*TAREA PLANTEADA 1*
Indica si cada afirmación concuerda con el fragmento sobre Balthus que figura más abajo. Responde sí o no y cita textualmente las palabras del fragmento que lo deciden.
(a) Todas las muñecas de la colección fueron hechas por la condesa.
(b) El genio trabajaba en el atelier únicamente con luz solar.
(c) Quien narra ha visitado la Capilla Rothko de Texas.

*FRAGMENTO DEL DOCUMENTO*
Después, la condesa me enseña la colección de muñecas hechas artesanalmente por ella. Casi todas: hay una que fue creada por el célebre escultor suizo Alberto Giacometti. Después, nos movemos a un pasillo también de madera (siempre de madera) y ella toma un abrigo para ponerse por encima del kimono, y salimos de la mansión para penetrar, a continuación, en el sencillo edificio blanco encalado de enfrente.
Allí encontramos el atelier donde el genio trabajaba desde el año 77 hasta el siglo XXI, sólo con luz solar. Allí, me cuenta madame Setsuko, se hallaba Balthus en los últimos momentos de su larga existencia. Allí se pueden encontrar también los últimos cigarros que este fumó. Está también el olor de la pintura, que persevera contra el tiempo. La condesa lo dejó todo exactamente como estaba. Es el sortilegio, como de cuento folclórico mágico no sé si japonés o suizo, de madame Setsuko. También veo un retrato del amigo Giacometti.
—¡En mi vida he visto a Balthus discutir tan apasionadamente como con Giacometti…!— recuerda.
Enigma en la Capilla Balthus
En un momento dado, madame Setsuko me pregunta si he visto ya la Capilla Balthus. He estado en la Capilla Balthus, en efecto. A unos 300 metros del Grand Chalet se encuentra, además de la tumba del pintor, un pequeño templo consagrado a su memoria. La Capilla Balthus se anuncia en un cartel a los coches que atraviesan Rossinière. Como las capillas religiosas, ésta de Balthus cuenta con bancos de madera para los fieles. Los asientos están dispuestos en diferentes filas de cara a un lienzo oscuro. Es una tela de gran tamaño que, con la baja luz del lugar, parece negra como la pez. Aquello me había recordado a la Capilla Rothko, de Texas (aunque nunca he estado allí). Le participo a mi anfitriona esta impresión:
—Ese lienzo no es negro. Es color brick— corrige ella, con cortesía, mi falta de rigor.

(Una serie de entradas)
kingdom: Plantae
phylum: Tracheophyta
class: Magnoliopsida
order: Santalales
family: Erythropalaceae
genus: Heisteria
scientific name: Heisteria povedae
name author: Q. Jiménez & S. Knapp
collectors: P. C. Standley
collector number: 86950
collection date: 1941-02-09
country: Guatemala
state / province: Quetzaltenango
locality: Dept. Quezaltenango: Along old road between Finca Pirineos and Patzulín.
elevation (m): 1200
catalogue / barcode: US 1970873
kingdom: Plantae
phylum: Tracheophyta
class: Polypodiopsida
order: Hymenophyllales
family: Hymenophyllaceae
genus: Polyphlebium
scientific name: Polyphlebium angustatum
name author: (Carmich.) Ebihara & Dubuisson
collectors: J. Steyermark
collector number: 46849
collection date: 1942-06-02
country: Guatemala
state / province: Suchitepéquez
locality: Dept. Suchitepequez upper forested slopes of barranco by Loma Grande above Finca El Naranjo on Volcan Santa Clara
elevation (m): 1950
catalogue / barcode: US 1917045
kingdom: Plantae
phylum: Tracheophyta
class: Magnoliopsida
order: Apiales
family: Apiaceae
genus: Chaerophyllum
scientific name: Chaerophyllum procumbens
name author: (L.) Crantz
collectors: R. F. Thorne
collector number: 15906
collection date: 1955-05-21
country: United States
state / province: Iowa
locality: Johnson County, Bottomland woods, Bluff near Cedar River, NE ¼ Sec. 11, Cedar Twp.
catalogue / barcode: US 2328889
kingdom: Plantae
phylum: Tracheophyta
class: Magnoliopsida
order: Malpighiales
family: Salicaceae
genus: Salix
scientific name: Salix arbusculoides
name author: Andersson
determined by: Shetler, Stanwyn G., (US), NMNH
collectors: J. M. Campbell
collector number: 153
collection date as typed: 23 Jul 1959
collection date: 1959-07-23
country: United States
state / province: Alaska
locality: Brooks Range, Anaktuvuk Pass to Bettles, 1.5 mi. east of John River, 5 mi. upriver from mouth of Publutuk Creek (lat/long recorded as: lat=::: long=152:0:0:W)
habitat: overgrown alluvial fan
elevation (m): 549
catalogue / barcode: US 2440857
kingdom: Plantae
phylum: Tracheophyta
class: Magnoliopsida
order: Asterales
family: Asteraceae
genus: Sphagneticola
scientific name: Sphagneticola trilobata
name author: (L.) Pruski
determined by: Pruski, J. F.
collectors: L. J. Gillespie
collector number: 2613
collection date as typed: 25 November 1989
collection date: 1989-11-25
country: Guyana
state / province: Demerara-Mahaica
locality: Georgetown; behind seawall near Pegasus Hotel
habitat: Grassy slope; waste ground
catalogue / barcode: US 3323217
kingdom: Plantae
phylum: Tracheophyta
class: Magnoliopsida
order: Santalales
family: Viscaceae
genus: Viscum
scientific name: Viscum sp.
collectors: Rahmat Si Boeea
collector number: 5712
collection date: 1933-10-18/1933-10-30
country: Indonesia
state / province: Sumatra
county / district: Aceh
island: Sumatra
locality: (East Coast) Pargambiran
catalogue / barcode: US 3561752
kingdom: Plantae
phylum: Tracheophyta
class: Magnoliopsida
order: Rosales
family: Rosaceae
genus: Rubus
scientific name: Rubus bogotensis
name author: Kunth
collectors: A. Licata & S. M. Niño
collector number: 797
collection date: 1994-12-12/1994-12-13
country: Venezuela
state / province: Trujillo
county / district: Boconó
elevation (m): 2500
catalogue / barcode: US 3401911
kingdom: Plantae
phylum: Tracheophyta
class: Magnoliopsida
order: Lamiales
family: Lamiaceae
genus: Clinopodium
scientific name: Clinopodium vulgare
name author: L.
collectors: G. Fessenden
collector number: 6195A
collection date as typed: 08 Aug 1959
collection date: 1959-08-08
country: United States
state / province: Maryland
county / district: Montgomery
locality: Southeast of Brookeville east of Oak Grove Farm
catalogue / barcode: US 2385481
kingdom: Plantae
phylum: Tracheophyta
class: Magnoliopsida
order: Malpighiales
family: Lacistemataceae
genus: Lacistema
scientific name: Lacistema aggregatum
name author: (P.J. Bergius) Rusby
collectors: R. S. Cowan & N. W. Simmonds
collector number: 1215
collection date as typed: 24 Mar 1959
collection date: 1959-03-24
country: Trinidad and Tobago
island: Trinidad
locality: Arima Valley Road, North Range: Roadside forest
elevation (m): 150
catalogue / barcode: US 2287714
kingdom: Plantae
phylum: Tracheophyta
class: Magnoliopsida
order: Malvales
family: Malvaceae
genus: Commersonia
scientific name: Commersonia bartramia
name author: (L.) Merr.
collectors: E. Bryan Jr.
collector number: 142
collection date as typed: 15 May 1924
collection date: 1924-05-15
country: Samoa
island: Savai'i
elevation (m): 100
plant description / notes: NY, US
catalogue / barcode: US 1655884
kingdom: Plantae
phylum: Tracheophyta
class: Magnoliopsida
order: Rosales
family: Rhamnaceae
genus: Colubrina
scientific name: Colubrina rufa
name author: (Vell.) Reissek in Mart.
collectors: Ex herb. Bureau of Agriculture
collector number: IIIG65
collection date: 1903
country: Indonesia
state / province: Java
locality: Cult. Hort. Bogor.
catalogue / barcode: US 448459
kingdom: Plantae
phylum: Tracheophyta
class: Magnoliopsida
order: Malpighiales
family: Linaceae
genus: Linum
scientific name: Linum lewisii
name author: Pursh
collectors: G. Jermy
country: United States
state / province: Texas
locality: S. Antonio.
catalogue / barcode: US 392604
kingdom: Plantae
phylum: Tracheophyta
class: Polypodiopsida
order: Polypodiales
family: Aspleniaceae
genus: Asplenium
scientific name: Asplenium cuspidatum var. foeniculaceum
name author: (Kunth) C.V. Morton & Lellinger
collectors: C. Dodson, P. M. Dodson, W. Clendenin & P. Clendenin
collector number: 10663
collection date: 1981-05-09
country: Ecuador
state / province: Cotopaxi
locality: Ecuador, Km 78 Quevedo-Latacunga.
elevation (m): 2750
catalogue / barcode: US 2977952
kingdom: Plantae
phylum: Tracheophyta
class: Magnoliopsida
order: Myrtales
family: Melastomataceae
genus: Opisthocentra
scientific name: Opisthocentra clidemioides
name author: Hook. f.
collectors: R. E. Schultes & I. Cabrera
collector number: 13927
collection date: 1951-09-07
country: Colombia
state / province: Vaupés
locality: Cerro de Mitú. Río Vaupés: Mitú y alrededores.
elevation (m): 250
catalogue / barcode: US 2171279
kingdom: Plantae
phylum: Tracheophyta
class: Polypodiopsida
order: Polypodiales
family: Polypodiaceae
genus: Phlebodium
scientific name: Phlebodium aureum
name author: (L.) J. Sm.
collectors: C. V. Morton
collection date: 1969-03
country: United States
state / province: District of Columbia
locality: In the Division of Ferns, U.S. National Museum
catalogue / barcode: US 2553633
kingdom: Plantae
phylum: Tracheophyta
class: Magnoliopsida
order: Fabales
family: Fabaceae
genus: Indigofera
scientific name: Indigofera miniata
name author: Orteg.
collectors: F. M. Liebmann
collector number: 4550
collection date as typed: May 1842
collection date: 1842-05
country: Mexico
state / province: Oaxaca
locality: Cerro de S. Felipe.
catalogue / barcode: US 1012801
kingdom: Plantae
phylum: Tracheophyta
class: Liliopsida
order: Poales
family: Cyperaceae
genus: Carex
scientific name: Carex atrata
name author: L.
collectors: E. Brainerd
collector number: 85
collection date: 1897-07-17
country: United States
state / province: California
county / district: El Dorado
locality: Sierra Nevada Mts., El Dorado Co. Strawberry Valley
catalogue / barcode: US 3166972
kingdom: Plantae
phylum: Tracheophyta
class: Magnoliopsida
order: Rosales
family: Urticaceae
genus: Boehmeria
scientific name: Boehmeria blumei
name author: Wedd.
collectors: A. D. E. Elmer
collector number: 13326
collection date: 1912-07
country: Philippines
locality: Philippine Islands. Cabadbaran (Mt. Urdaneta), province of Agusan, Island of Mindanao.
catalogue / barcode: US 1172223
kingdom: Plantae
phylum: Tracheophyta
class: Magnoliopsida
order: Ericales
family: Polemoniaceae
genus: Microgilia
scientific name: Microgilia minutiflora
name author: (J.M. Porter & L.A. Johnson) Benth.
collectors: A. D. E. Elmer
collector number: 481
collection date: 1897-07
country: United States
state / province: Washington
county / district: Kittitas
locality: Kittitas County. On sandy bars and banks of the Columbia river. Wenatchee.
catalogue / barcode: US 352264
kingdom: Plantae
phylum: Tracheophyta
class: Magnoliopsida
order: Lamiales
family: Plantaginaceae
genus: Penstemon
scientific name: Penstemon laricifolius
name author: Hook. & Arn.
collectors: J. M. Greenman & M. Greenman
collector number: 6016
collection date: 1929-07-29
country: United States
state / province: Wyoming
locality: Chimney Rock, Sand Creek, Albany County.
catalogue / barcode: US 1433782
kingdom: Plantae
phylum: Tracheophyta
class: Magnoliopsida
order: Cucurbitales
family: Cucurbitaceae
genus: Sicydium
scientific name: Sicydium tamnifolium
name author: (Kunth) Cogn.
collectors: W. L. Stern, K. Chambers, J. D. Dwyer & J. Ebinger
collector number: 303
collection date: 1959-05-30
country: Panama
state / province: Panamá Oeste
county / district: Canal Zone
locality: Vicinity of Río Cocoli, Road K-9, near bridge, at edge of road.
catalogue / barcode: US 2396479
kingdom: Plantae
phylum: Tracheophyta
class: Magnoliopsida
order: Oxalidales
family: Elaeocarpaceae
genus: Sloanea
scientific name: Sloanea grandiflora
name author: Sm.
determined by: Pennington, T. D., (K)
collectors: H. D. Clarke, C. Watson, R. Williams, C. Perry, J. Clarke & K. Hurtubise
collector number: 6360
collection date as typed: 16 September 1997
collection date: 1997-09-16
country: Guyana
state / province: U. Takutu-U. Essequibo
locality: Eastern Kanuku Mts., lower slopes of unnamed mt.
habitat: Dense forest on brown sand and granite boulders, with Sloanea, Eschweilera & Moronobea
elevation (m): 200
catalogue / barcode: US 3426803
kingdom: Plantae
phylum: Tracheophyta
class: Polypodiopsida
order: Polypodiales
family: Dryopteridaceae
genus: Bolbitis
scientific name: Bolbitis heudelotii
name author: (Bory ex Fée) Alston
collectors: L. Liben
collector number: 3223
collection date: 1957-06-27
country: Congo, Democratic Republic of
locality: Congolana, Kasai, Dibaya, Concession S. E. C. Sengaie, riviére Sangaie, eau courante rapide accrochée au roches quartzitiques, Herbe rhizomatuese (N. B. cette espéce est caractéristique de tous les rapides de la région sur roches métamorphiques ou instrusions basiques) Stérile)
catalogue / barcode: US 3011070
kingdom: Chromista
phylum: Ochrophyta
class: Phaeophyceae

*TAREA PLANTEADA 2*
Reescribe, por favor, solo las líneas de las entradas que van desde la que contiene "county / district: El Dorado" hasta la que contiene "locality: Philippine Islands.", ambas incluidas, cambiando "locality" por "localidad" y dejando todo lo demás igual.

*RESPUESTA DEL EJERCICIO 1*
(a) No: «Casi todas: hay una que fue creada por el célebre escultor suizo Alberto Giacometti.»
(b) Sí: «Allí encontramos el atelier donde el genio trabajaba desde el año 77 hasta el siglo XXI, sólo con luz solar.»
(c) No: «(aunque nunca he estado allí)».

*RESPUESTA DEL EJERCICIO 2*
county / district: El Dorado
localidad: Sierra Nevada Mts., El Dorado Co. Strawberry Valley
catalogue / barcode: US 3166972
kingdom: Plantae
phylum: Tracheophyta
class: Magnoliopsida
order: Rosales
family: Urticaceae
genus: Boehmeria
scientific name: Boehmeria blumei
name author: Wedd.
collectors: A. D. E. Elmer
collector number: 13326
collection date: 1912-07
country: Philippines
localidad: Philippine Islands. Cabadbaran (Mt. Urdaneta), province of Agusan, Island of Mindanao.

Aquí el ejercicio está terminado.